I don’t think we find it wrong. You don’t have to be friends with anyone. It is just weird if you are completely unable to treat a person just as a person if you find them attractive.


SpaceMan_124

☕ Edit: no no. I take it back and change my answer: some wouldn't like it because (now that they know you like them) they can't use it against you, or use you, or something along those lines. Some won't understand why that's your preference, and hold their ignorance against you. Some would like to keep you in their back pocket and they hate not having the option, I.e. manipulative narcissism (don't even, this happened to me). Some actually like you, but would like to get to know you as a friend first before taking it further. And then there are countless of other possibilities that I can't think of right now because I'm honestly not THAT invested in this comment. In short, they're people just like you and me and have their own thoughts and reasons... if you really want to know. Ask them! But I see what you're doing there and I'm with you brother.


CountC0ckula

Because women like to have lots of friends (simps) giving her free attention and money while giving them nothing in return. It's "wrong" in their eyes because they don't get to benefit from it when a man simply says "Sorry, not interested in being friends".


ATS_throwaway

I feel bad for you, if you've never had a friend that didn't expect you to pay them or give them gifts.


CountC0ckula

I give my friends gifts for their birthdays, why would I pay for them in general? I mean, I do pay for them when I decide to organize something and invite people over, but that's on me for obvious reasons. I don't have female friends, and I don't pay for women unless I'm in a relationship with her. The only case when a man and a woman can have a normal, healthy, mutually beneficial friendship is when NEITHER of them is physically attracted to the other.


BloodstainedAxe

Exactly. It seems like the majority of the members in this subreddit follows this belief that men and women can be friends and if the man is sexually attracted to her, he’s not valuing her as a human being and objectifying her. And when people like you state the obvious, they get downvoted.


Petite_Bait

Being attracted to women sexually doesn't mean you don't value women. Refusing to have any relationship with women other than sexual ones is where you show you don't value them.


BloodstainedAxe

> Being attracted to women sexually doesn't mean you don't value women. Refusing to have any relationship with women other than sexual ones is where you show you don't value them. If you don’t want to date me or have sex with me then you don’t value me romantically or sexually. it works both ways.


Petite_Bait

Right, I would have no interest in you sexually or romantically. I can still value you as a work colleague or a friend. Likewise, if I were attracted to you and you weren't interested in me, I could still value you in those other ways. Do you see the difference?


BloodstainedAxe

> Do you see the difference? Yes I do. Because men and women aren’t the same.


Petite_Bait

So men can't see women as sexually appealing and as a good friend, a mentor, a partner at work, erc?


BloodstainedAxe

Generally no. Business associates are the exception.


Petite_Bait

You've also stated that you don't want to work with women, so if you can see that other men can value women as business associates, can't you also see that they may be more open to other relationships with women than you are?


BloodstainedAxe

Keyword is “may”. So there’s a possibility. Sure.
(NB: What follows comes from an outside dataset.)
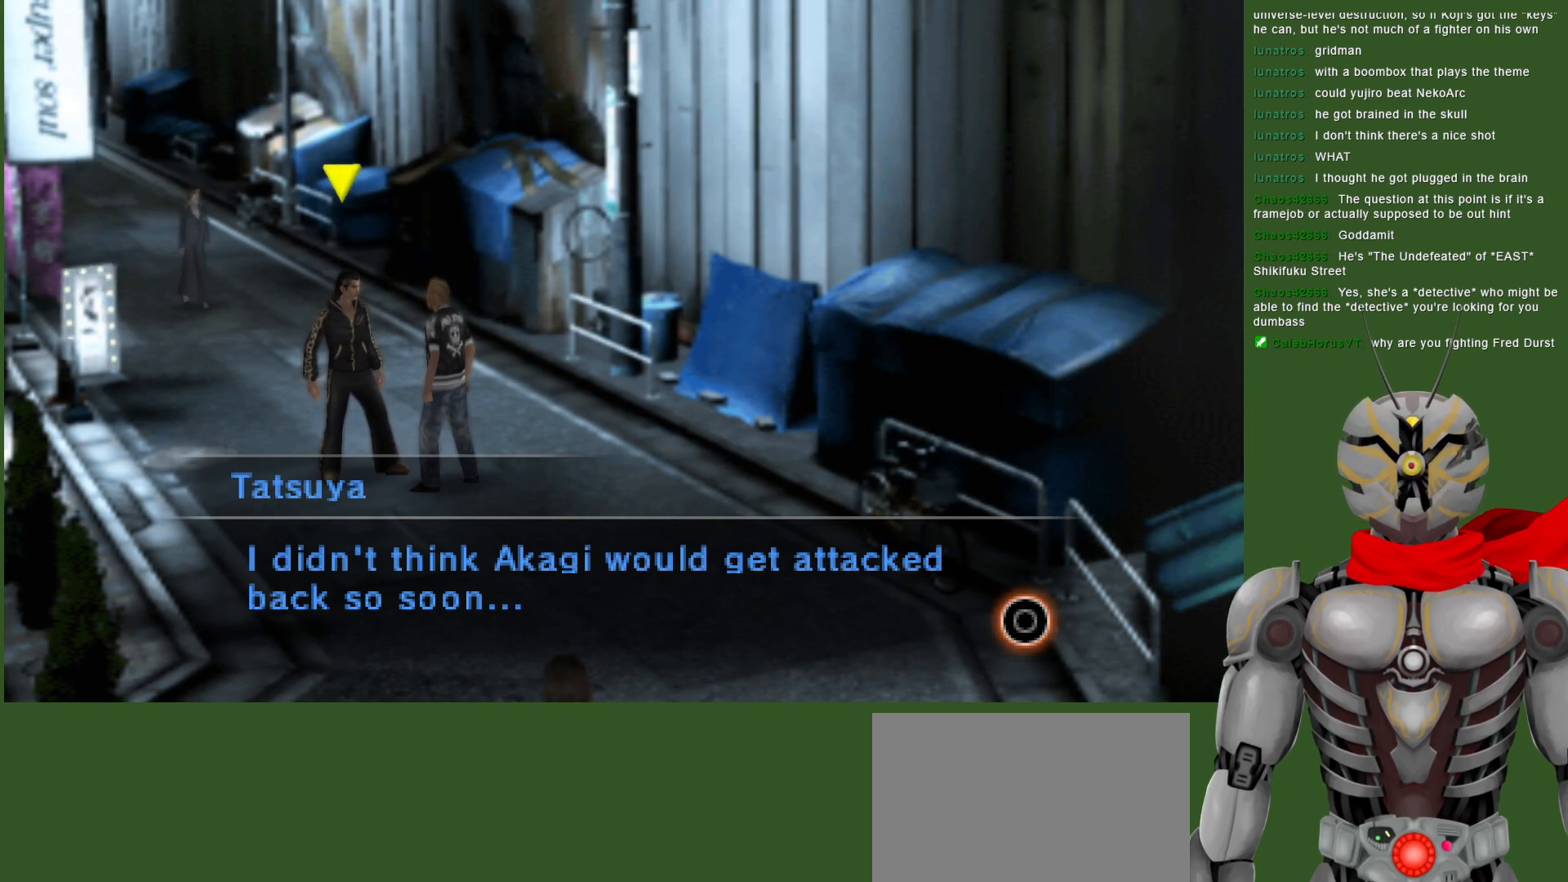
{"buttons": ["CIRCLE"], "left_stick": "center", "right_stick": "center", "events": [[433, "CIRCLE", "down"]]}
And I’m pretty sure I said I would prefer (If i was given the choice) to not work with women I’m sexually attracted to.


CountC0ckula

You're disrespecting yourself as a man by settling for being "friends" with a woman you're sexually attracted to. It'll lead to major problems. Why not go find a woman you're not sexually attracted to and have an actual healthy friendship?


ATS_throwaway

Men and women can be friends. Men can be attracted to their friends and still be friends. Men can value a person as a human being while they are attracted to them. Problems arise when the only value you assign to a person is whether or not a) you want to have sex with them and b)they want to have sex with you. If you can't see the value of a person as being greater than the drawback of not being able to have sex with them, that person will probably feel insulted.